- Text section
Here are the Top 10 science fiction movies that you must watch:

1. 2001: A Space Odyssey 

2001: A Space Odyssey (Source: Twitter)

When the film was released, few tipped it for even short-lived glory. However, It looks not just as fresh as the day it was made but as fresh as the day you first saw it. Keeping iffy ape costumes aside, it is one of the few '60s movies that stand up to contemporary technical scrutiny. 

At the time, it must have marked a quantum leap forward: suddenly, space seemed credible. To watch even now is to be awestruck: all those exacting details (the 700-word instructions for using a zero-gravity toilet), the pacing – at once lulling and urgent, the audio – soaring Strauss waltzes spliced with dead air. In space, of course, no one can hear you speak.

2. Metropolis

Metropolis (Source: Twitter)

The film was a milestone, with innovative miniatures and camera tricks to create its city of the future, taking two years to shoot and bankrupting its producers (in modern money, the budget was close to $200m). But the real key to its longevity is its thematic content: more a warning than a romance, it deals with issues of modernity that have never gone away. 

3. Blade Runner

Blade Runner

The film notoriously, was completely misunderstood when it was released. Ford was an action man and audiences could be forgiven for thinking this was going to be a sort of Indiana Jones and the Flying Police Car. It wasn't helped by the clumsy voiceover and coda that the studio insisted upon.

Now, though, there's no denying its classic status. There are several versions available, each showing that with even a few minor differences, this film can be read in different ways.

4. Alien

Alien (Source: Twitter)

Alien is a perfect storm of talents: Dan O'Bannon and Ronald Shusett's lean screenplay; Derek Vanlint's moody cinematography; Jerry Goldsmith's haunting score; Brian Johnson's miniature effects, and a cast including Sigourney Weaver, Harry Dean Stanton, Ian Holm and John Hurt.

The most noticeable and revolutionary work on this film was, of course, on the design side. O'Bannon had previously worked on Alejandro Jodorowsky's ill-fated adaptation of Dune (a project that also fell through Ridley Scott's grasp).

- Records provided
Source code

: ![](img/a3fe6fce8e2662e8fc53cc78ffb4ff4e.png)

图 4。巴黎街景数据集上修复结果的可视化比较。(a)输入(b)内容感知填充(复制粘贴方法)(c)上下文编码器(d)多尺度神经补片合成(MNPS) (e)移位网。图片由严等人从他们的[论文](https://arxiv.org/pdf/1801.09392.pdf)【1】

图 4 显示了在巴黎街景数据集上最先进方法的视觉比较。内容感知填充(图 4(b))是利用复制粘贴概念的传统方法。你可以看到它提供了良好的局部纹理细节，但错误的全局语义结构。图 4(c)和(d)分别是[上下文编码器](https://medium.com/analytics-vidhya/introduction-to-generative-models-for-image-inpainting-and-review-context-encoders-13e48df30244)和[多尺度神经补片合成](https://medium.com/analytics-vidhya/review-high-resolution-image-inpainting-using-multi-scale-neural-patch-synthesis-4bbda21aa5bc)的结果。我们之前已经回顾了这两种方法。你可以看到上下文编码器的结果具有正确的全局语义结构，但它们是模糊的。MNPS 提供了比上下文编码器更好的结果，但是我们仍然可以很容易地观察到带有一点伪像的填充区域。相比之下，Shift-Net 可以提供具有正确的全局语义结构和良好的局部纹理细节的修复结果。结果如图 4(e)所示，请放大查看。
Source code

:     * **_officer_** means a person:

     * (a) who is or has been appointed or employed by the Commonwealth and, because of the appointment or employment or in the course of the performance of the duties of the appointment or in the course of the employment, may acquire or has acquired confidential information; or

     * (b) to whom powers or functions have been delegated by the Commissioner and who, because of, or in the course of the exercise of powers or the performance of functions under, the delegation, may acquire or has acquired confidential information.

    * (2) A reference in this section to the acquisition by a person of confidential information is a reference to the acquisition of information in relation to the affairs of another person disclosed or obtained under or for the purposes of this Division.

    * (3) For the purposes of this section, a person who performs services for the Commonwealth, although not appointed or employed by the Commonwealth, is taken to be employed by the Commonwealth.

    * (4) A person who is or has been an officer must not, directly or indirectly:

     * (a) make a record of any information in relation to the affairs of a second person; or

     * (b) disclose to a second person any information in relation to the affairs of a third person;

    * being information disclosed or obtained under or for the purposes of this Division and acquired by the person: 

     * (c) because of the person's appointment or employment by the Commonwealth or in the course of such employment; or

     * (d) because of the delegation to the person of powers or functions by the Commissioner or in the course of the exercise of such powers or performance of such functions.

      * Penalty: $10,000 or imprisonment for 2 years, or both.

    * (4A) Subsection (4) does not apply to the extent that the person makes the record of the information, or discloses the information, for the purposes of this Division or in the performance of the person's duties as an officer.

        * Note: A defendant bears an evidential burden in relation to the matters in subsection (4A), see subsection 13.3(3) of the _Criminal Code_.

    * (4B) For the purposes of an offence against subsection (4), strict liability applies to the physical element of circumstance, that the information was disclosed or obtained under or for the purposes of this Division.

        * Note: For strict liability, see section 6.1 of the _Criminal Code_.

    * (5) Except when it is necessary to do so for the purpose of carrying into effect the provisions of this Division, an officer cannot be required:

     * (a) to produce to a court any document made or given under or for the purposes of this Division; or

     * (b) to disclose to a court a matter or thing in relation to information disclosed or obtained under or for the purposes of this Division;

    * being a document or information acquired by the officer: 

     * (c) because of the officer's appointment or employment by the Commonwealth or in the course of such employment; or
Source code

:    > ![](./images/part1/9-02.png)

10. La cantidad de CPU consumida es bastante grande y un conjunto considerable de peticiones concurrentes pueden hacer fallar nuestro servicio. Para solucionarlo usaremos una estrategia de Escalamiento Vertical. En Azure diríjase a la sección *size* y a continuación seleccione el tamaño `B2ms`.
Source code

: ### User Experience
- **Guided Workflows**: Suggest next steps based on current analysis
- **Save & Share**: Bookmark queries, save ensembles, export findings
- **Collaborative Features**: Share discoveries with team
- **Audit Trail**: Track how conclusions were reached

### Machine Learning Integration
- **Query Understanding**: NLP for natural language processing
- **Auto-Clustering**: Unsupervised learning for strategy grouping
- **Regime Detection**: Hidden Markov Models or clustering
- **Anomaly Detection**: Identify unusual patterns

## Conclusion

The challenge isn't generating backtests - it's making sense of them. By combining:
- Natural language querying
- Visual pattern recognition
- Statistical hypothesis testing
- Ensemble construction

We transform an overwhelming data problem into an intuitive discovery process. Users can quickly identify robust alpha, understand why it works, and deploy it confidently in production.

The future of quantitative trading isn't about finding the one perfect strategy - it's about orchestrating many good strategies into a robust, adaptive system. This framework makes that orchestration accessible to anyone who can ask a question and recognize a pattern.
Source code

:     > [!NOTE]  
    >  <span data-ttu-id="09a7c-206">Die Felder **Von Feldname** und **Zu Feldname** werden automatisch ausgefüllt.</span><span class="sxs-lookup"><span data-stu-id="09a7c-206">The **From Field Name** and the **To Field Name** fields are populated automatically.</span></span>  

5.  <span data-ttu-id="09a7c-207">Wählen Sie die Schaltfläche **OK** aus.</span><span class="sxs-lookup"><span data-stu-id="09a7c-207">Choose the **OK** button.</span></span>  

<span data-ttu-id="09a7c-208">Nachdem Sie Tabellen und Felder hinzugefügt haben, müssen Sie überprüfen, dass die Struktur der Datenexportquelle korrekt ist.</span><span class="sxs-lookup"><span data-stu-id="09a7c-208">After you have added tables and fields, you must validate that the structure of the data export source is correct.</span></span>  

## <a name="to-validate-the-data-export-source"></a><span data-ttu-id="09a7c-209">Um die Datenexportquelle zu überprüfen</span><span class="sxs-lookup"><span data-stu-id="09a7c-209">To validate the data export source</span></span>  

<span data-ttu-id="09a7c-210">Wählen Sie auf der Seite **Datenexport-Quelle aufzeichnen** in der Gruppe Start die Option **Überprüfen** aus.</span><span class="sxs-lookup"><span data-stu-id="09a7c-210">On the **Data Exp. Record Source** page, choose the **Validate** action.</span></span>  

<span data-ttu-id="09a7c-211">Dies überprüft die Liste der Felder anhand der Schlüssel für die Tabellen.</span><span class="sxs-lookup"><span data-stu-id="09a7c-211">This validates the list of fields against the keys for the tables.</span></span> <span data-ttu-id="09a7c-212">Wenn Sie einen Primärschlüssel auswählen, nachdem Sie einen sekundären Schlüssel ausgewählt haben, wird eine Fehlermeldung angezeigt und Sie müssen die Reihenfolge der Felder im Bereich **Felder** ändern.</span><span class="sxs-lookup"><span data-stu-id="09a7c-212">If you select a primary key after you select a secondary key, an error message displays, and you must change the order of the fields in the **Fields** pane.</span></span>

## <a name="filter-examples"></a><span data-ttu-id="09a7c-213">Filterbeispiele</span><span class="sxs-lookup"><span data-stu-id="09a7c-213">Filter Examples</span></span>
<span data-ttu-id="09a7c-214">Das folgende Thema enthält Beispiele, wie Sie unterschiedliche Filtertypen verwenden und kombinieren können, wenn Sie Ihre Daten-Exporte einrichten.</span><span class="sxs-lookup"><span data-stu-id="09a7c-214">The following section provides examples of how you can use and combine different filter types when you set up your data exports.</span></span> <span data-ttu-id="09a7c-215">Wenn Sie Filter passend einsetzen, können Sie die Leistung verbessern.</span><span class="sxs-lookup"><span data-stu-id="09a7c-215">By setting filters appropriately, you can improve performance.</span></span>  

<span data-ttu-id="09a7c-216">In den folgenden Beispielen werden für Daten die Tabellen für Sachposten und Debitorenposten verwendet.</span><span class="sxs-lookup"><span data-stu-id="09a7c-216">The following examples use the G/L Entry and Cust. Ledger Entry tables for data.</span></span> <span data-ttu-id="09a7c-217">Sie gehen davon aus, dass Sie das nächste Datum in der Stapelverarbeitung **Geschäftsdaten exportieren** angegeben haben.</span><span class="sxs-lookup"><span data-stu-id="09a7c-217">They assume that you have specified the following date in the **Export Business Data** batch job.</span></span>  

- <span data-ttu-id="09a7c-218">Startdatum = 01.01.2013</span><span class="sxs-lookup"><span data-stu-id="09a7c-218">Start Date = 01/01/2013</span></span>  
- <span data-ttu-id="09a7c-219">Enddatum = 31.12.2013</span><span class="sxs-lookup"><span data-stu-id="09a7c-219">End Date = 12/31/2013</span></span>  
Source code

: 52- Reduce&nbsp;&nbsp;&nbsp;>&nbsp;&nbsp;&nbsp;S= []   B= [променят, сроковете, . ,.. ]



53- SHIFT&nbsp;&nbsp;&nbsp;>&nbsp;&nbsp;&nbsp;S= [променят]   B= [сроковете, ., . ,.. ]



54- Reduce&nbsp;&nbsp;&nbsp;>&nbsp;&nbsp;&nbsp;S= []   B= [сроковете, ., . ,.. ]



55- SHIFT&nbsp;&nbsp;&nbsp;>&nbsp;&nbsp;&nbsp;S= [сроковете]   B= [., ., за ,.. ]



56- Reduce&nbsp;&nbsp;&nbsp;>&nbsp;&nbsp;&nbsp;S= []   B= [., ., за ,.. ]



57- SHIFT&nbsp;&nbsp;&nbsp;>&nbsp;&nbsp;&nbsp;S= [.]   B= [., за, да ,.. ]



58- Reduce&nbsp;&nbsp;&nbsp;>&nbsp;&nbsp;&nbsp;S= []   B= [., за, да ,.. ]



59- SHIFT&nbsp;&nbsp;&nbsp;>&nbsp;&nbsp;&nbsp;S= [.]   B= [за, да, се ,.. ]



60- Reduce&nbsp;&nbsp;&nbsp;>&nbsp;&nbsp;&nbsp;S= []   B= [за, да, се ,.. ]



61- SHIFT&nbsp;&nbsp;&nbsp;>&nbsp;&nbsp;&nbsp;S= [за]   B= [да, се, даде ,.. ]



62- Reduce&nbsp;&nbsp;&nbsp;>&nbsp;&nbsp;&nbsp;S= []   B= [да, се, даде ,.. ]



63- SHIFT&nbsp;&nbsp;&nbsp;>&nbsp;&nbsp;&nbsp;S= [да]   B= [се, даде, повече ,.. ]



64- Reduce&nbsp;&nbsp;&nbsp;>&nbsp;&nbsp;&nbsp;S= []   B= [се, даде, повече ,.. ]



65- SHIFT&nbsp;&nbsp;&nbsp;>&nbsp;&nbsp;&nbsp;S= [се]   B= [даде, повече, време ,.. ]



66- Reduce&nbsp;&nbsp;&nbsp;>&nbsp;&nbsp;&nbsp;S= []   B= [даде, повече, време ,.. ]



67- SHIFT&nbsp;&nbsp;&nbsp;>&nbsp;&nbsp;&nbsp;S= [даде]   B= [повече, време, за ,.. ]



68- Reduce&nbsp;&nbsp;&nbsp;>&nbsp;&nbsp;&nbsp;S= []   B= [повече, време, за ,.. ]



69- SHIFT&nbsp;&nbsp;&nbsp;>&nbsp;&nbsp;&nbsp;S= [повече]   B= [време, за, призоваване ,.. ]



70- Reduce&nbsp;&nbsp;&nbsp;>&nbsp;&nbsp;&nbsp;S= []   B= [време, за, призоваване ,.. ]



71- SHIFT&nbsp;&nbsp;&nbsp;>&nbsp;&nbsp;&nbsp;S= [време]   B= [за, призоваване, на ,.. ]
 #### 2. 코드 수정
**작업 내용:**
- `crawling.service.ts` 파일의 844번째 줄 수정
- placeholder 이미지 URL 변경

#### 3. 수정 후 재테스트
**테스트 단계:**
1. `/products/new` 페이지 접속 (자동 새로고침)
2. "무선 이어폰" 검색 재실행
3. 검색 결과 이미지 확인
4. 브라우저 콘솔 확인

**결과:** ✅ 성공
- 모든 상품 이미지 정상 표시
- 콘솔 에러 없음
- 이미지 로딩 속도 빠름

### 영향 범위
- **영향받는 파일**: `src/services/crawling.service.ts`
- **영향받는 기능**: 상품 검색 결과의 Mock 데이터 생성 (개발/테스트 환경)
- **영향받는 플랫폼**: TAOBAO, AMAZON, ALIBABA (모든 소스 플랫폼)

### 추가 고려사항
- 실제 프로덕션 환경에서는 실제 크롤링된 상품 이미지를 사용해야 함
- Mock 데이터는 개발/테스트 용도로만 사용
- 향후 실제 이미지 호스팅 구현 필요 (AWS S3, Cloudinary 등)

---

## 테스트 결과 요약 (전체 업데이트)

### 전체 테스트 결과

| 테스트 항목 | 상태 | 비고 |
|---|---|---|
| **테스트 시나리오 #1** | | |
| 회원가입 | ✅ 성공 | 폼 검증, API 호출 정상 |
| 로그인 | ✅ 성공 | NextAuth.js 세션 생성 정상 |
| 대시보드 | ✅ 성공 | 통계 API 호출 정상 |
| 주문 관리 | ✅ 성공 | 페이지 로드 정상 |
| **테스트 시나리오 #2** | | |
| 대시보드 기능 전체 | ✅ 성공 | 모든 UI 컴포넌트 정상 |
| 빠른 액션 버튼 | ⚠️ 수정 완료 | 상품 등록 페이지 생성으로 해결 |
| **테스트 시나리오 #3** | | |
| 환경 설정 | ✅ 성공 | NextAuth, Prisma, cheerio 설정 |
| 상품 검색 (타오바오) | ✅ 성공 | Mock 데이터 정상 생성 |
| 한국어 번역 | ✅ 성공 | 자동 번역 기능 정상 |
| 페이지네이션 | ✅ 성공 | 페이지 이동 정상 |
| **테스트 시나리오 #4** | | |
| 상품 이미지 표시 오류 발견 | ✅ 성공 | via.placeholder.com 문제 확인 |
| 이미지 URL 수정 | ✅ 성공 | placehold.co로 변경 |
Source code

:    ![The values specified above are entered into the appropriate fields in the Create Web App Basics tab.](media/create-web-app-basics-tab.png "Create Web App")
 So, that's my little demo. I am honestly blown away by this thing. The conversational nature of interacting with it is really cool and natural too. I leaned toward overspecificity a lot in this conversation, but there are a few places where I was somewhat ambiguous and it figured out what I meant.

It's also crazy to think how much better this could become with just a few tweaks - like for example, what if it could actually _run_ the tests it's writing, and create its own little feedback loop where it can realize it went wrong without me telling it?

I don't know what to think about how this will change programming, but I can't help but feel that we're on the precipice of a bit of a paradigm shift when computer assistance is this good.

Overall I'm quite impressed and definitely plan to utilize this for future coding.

- Task list
a - In the science fiction film list, turn the paragraph beginning "Alien is a perfect storm of talents" into a short bulleted list that keeps every contributor it names.
b - Carry on the science fiction film list after its final sentence.

- Results of the tasks
a -
Alien's talents:
- Screenplay: Dan O'Bannon and Ronald Shusett (lean)
- Cinematography: Derek Vanlint (moody)
- Score: Jerry Goldsmith (haunting)
- Miniature effects: Brian Johnson
- Cast: Sigourney Weaver, Harry Dean Stanton, Ian Holm, John Hurt

b -
5. Solaris

Solaris(Source: Twitter)

Andrei Tarkovsky started work on an adaptation of Stanisław Lem's philosophical science-fiction novel in 1968 in an attempt to find a popular cinematic subject. After the usual labyrinthine negotiations with the Soviet authorities over the script, what emerged was a space film, unlike anything before or since. Lem's novel posited the existence of solaristics; the study of an outlying star system that had bizarre effects on human psychology. Tarkovsky took this idea and turned it into a dreamlike interrogation of faith, memory and the transfiguring power of love.

6. ET: The Extra-Terrestrial

ettheextraterrestrial (Source: Twitter)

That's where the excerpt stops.